ROANOKE TIMES

                         Roanoke Times
                 Copyright (c) 1995, Landmark Communications, Inc.

DATE: THURSDAY, July 22, 1993                   TAG: 9307220703
SECTION: EDITORIAL                    PAGE: A10   EDITION: METRO 
SOURCE: DAVID W. SLIGH
DATELINE:                                 LENGTH: Long


A COUNTY'S END-RUN AROUND THE RULES

WHEN LAWS are made but not enforced, they are like lies told to the public by elected representatives. They induce a false sense of security that leaves citizens unprepared for assaults on their rights and property. The Roanoke County administration and the county's planning commission have shown themselves unwilling to apply local ordinances as written and, consequently, residents of the Cotton Hill Road and Bradshaw areas are threatened.

Roanoke County citizens must tell the Board of Supervisors that we demand the protections we were promised when they enacted local ordinances. You may see these issues that are not your concern, but we must all be concerned by a government that won't live up to its legal obligations. Let no one convince you that the fair and diligent application of local laws is not your business. If we fail to support the rule of law at every opportunity, then that rule no longer exists. Don't sit by and watch that happen here.

The county adopted a Comprehensive Development Plan in 1985, to serve as a blueprint for development and preservation of resources in the county through the year 2003. Under Virginia law, the plan must be enforced once it is adopted. State law, of course, allows for changes to the plan if it is outdated or incorrect, but there is no legal provision for ignoring the plan. However, the county's planning department and planning commission are suggesting that supervisors do just that - ignore the comprehensive plan - because they are under pressure from developers and find it uncomfortable and inconvenient to stand up for the laws that exist.

The Roanoke Times & World-News printed articles on July 5 about the attempt to rezone two large parcels of land in the Cotton Hill Road area, along the Blue Ridge Parkway in southern Roanoke County ("Confusion surrounds parkway subdivision" and "Neighborhood to fight proposed zoning changes"). County officials said in one article that the plan is outdated and does not reflect growth that has occurred during the past decade. Further, they said protective rural designation given to this area in the comprehensive plan is incompatible with a scheme to provide county water and sewer to the area.

If growth has occurred in south Roanoke County since 1985, growth that does not conform to the guidelines in the comprehensive plan, then that growth has been improperly permitted by county officials. Past failures to obey the rules cannot justify the wrongs now proposed. Also, the comprehensive plan did not anticipate serving these areas with public water and sewer. The plan for running water lines throughout the county has not been properly reviewed for conformance with the plan. The county's utilities department is not exempt from such review, and supervisors must see to it that the proposed service areas conform to their adopted plan.

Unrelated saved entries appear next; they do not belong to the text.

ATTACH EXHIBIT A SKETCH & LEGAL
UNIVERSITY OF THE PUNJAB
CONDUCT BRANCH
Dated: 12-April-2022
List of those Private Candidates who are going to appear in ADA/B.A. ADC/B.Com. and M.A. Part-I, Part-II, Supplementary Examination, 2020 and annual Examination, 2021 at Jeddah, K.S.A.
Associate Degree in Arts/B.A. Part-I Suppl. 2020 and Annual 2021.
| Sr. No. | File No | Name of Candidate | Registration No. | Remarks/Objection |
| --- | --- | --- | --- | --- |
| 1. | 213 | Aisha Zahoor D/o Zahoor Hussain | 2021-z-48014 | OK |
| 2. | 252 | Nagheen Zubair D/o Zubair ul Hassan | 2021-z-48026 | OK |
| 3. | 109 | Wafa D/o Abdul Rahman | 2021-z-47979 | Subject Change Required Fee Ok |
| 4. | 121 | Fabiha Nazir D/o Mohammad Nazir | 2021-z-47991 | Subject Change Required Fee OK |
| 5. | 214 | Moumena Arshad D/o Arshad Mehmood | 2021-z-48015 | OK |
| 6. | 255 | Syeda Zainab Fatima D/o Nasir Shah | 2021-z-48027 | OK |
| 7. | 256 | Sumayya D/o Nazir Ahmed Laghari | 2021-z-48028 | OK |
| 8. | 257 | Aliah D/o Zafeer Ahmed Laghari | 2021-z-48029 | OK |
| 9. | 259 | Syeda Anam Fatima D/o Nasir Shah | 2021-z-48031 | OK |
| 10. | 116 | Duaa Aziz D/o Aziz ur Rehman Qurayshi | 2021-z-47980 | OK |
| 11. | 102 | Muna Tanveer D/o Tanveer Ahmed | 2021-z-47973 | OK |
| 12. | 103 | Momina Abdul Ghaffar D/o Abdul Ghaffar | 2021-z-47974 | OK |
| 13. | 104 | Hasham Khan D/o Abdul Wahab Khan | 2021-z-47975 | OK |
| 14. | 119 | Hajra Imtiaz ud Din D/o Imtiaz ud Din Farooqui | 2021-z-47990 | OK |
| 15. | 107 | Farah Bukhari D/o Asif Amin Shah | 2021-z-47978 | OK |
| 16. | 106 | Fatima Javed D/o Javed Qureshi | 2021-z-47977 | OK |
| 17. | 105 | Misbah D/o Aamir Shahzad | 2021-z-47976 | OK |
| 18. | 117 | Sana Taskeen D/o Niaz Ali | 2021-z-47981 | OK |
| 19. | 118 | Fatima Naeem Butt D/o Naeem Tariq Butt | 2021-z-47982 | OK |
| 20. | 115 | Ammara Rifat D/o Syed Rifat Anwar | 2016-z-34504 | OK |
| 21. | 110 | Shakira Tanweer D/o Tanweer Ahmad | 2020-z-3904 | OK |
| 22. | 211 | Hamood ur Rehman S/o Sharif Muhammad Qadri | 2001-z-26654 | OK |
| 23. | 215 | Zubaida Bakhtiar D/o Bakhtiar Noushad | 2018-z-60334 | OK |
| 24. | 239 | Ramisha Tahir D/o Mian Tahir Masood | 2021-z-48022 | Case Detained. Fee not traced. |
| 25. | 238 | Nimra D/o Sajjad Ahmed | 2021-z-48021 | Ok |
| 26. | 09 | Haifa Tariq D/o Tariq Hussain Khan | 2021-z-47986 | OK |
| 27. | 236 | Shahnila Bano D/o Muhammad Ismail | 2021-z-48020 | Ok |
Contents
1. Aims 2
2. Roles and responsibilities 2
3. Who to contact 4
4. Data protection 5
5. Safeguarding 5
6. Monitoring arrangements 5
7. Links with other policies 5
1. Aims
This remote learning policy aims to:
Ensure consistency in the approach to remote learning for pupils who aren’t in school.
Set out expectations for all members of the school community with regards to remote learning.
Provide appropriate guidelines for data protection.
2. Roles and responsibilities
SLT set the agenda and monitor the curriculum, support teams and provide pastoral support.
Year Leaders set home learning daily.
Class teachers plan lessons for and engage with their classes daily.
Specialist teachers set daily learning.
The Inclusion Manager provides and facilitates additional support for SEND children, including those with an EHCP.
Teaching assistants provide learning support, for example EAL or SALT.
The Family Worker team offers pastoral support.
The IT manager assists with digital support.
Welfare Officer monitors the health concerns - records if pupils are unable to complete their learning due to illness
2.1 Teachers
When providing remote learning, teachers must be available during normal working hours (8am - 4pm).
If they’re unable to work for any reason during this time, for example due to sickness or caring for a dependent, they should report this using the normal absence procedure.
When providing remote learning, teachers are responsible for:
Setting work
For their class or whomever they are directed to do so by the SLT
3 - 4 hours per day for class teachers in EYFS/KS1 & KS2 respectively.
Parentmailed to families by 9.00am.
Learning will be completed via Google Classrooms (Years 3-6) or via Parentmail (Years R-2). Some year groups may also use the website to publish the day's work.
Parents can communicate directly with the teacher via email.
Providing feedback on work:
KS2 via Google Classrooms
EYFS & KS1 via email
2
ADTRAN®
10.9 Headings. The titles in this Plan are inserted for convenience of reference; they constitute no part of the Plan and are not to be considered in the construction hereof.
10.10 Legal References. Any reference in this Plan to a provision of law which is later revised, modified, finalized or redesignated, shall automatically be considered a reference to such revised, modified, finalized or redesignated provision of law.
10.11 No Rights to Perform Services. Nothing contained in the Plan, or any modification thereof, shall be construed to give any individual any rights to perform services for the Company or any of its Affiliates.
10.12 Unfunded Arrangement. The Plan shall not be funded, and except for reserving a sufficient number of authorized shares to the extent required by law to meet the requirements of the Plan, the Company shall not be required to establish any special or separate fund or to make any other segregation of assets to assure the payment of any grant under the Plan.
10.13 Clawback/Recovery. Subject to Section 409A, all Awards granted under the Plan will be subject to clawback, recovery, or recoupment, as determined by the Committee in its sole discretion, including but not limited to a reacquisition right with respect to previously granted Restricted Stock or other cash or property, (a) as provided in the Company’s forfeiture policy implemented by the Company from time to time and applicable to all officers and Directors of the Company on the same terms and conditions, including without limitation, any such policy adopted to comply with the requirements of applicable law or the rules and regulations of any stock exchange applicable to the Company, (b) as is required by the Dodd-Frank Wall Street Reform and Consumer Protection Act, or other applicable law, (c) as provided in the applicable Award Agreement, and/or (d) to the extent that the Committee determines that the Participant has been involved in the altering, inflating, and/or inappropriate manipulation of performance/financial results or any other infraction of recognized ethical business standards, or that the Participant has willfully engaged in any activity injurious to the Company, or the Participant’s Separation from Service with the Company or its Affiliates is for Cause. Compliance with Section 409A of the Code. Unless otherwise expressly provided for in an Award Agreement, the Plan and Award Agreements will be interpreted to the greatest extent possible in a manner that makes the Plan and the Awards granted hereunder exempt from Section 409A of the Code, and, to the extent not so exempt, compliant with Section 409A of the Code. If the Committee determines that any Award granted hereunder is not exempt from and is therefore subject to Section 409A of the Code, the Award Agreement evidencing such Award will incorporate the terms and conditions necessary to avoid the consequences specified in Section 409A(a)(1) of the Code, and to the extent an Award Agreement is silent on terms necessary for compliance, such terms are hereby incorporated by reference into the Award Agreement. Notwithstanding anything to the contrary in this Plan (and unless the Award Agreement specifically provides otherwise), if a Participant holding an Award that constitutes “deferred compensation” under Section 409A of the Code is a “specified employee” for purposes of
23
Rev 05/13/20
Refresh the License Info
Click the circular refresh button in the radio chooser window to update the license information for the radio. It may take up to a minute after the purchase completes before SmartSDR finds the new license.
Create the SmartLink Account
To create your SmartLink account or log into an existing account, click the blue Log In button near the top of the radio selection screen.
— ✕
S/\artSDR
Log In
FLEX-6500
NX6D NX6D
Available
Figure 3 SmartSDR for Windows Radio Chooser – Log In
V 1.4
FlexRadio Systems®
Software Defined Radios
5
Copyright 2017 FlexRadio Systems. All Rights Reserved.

Supervisors will hold a public hearing on July 27 to consider rezoning the Cotton Hill Road sites. The issue here is not just the future of one county neighborhood, but a test of the county's resolve to plan for the future in an orderly and open process - and then abide by the results of that process. If the plan is outdated or wrong, let's do as the law allows and change it. Let's not tolerate actions that violate the law, in our haste to allow a couple of developers to make a buck.

Another local ordinance, written to protect the environment and people of Roanoke County is our erosion and sediment control ordinance. As with the comprehensive plan, the county has a legal obligation under law to enforce this ordinance. However, county officials have apparently decided that the Roanoke Valley Resource Authority is above the law.

The authority is in charge of the Smith Gap Landfill, now under construction in the county's Bradshaw area. Since work began at the site, county and state laws have been violated because of an inadequate plan to handle runoff from the construction area, and because even that deficient plan has been ignored.

In reviewing the county's enforcement of erosion and sediment control ordinances, the state's Division of Soil and Water Conservation has rated the overall program as deficient. We must insist that In light of that, the state's assessment of problems at Smith Gap is especially bad. An April 7 letter to County Administrator Elmer Hodge from a state official says, "Smith Gap Landfill is in a class by itself. For months this project was in progress without the benefit of the sediment basins shown on the approved plans. Other controls were absent as well." The proper controls are still not in place at the landfill site, and county enforcement is nowhere to be seen.

The dire consequences of the Authority's failure to obey the law, and the county's habit of looking the other way, was shown in a July 3 news article in this newspaper ("What's worse than water flooding your basement?"). It told how one family's house has already been inundated with mud from the landfill on two separate occasions. A consultant for the authority tried to disclaim responsibility for the damage caused by the negligence of landfill officials and is quoted as saying, "there's not much you can do with acts of God." But there is something you can do with lawbreakers, and the county government had better get to work and do it.

\ AUTHOR David W. Sligh of Salem is a member of the Roanoke County Preservation League.